Ma la violenza utilizzata e strumentalizzata dal governo, oggi come nei mesi scorsi, non ha certo spento il fuoco della mobilitazione. Rompendo per l’ennesima volta lo stato di emergenza i sindacati (CGT, FO, FSU, Solidaires), i movimenti studenteschi (UNEF, Fidl, UNL) e la sinistra anticapitalista e radicale (NPA, PCF, PG) hanno invaso le piazze delle principali cittadine francesi andando incontro alla violenza, fisica e psicologica, della Compagnies Républicaines de Sécurité (CRS) e della Brigade anti-criminalité (BAC). La polizia, forte dell’appoggio governativo e di una strategia della tensione che va avanti da settimane, non ha avuto remore nell’impiegare tutto il suo arsenale per cercare di far degenerare il corteo parigino e disperdere la protesta: manganellate e gas lacrimogeni hanno accompagnato il percorso dei circa 50 mila manifestanti da Denfert-Rochereau a Les Invalides. I cittadini che meritano questo trattamento barbaro sono colpevoli di opporsi a una riforma chiaramente catastrofica per tutti i lavoratori. Il Jobs Act alla francese, sulla falsa riga di quello voluto dal governo Renzi in Italia, prevede meno diritti, più precarietà, liberalizzazioni, licenziamenti facili e flessibilità incondizionata.

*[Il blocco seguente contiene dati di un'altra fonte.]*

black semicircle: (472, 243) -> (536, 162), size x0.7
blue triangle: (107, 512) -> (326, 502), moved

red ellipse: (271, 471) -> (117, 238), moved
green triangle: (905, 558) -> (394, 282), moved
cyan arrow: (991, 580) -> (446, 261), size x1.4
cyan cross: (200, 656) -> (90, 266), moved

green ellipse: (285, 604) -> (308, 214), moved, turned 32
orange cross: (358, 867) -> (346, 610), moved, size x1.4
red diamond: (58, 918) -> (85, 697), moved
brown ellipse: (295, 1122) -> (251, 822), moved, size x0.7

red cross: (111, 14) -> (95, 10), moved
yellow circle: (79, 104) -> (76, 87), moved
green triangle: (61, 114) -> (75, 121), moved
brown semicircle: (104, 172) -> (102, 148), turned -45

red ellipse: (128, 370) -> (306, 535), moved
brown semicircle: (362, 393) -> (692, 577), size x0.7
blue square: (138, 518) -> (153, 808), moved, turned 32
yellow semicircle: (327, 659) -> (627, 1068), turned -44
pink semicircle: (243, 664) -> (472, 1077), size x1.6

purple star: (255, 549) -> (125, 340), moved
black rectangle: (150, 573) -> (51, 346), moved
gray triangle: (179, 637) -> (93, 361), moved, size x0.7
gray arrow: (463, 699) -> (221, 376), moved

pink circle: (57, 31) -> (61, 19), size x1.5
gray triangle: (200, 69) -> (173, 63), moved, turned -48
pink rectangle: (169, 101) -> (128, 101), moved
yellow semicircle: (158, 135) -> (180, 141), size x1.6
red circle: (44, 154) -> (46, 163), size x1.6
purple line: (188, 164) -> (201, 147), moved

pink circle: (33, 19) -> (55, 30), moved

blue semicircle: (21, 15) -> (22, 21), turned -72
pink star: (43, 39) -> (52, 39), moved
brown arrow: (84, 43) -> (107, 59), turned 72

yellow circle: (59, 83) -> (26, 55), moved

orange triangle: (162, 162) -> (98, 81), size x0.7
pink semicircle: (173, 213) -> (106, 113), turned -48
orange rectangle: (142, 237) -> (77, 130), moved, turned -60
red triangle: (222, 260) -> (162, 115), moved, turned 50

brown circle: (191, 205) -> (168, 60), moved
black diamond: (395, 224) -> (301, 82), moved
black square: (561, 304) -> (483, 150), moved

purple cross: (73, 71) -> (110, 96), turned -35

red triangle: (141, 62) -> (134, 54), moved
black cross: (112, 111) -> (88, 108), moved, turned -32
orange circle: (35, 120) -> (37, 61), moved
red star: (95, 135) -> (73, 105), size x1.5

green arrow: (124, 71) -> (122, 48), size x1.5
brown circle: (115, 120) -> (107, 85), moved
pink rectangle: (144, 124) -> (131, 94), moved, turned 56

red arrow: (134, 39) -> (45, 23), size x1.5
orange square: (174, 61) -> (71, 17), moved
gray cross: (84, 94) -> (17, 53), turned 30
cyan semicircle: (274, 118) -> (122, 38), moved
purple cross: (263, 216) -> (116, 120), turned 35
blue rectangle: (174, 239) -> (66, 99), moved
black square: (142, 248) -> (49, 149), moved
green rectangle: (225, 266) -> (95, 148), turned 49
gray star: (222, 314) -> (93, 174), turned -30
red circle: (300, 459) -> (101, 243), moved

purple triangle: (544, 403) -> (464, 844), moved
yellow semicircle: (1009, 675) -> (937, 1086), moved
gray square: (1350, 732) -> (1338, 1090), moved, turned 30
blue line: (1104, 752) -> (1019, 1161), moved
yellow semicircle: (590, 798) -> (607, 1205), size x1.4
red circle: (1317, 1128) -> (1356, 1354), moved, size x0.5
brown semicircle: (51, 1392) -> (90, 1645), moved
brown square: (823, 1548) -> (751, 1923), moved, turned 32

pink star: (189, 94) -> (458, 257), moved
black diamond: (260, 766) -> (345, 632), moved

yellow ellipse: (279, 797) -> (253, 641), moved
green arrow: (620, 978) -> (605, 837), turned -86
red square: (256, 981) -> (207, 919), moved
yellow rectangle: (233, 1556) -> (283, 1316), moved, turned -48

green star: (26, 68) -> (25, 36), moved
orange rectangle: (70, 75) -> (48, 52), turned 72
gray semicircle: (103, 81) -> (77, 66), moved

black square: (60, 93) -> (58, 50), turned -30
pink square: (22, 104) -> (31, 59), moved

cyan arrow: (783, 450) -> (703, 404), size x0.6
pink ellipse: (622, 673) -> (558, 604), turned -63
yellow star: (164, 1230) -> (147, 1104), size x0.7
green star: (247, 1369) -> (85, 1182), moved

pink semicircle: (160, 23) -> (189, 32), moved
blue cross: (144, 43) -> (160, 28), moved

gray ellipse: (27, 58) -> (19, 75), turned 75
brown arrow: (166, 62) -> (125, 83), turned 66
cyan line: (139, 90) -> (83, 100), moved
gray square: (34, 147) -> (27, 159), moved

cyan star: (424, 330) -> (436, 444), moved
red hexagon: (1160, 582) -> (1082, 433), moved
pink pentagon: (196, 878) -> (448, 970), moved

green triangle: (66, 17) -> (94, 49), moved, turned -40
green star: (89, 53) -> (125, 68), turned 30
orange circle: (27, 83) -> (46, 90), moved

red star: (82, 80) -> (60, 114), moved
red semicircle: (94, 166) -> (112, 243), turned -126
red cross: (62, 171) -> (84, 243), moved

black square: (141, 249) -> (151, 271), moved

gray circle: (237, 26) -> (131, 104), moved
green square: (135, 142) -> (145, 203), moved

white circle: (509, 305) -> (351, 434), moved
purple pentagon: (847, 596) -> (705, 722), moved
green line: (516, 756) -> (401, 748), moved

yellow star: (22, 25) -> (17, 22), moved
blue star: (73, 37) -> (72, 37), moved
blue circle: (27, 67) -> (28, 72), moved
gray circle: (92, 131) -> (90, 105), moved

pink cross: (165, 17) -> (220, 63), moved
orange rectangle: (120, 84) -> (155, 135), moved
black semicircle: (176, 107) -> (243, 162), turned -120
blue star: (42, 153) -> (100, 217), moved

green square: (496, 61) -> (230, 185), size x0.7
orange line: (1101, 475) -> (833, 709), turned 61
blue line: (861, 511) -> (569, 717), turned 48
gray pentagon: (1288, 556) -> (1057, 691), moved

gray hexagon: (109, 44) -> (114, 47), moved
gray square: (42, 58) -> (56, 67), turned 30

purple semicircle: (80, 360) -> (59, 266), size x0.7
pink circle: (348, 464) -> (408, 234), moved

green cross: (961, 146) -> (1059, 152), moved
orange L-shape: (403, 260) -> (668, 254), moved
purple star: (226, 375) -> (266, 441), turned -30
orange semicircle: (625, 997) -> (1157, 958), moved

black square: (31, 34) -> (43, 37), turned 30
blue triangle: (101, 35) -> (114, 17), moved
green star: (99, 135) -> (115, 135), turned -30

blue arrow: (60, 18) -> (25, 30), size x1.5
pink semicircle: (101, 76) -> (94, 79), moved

Imporre questa riforma senza votazione, dopo aver “temporaneamente” annullato i diritti civili di un popolo interno, reprimendo con violenza le forti proteste, è il risultato di un suicidio politico lento ma inesorabile che toglie legittimità a questo governo ovviamente prostrato al volere della Troika e al potere delle banche d’investimento e della grande finanza. Questa decisione disperata, e al tempo stesso vergognosa, consegna alla storia le false promesse fatte dal Parti socialiste dunate la campagna elettorale del 2012.

Il presidente Hollande ha definitivamente tradito i suoi elettori e i lavoratori, la sinistra che lo aveva sostenuto, e tutti quei cittadini, precari, studenti, disoccupati e pensionati che avevano creduto in un futuro più dignitoso dopo la triste avventura al potere di Nicolas Sarkozy. E proprio le fallimentari politiche del Ps hanno rafforzato i fascisti del Front national e una destra liberista che pareva alla canna del gas. Proprio i deputati della destra avevano presentato ieri la controversa “mozione di censura” che, con 246 a favore (erano necessari 288 voti per condanare il governo alla sfiducia), non è servita a frenare i piani dell’esecutivo. Sono mancati i voti dei dissidenti socialisti che il portavoce del governo, Stéphane Le Foll, aveva minacciato di esclusione dal gruppo Ps chiedendo “una prova di responsabilità” per imporre la brutale distruzione del codice del lavoro.

Per Christian Jacob, capogruppo dei Republicains, la legge El Khomri “non è sufficientemente liberale”. Questo passaggio, contenuto all’interno della mozione, è bastato a Pascal Cherki e Christian Paul, figure di spicco dei “frondisti” Ps, per scartare l’ipotesi di voto a destra nell’attesa dell’esito della raccolta firme lanciata dal Front de Gauche per presentare un’altra mozione di censura da sinistra poi caduta nel vuoto.

La giornata del 12 maggio verrà ricordata, tra le altre cose, per il fatto di aver regalato una dimensione nuova all’opposizione popolare, rafforzando una dinamica di lotta unitaria che, se rilanciata costantemente all’interno delle tante mobilitazioni, può bloccare il paese e vincere una battaglia fondamentale per spazzare via l’arroganza dei burocrati di Bruxelles e del Medef, la confindustria francese, e le residue speranze del Parti socialiste alle prossime elezioni presidenziali. Le condizioni di lavoro e di vita delle generazioni attuali e future non possono essere negoziate o sottoposte a compromessi, perché perdere questa battaglia potrebbe avere risvolti davvero troppo devastanti.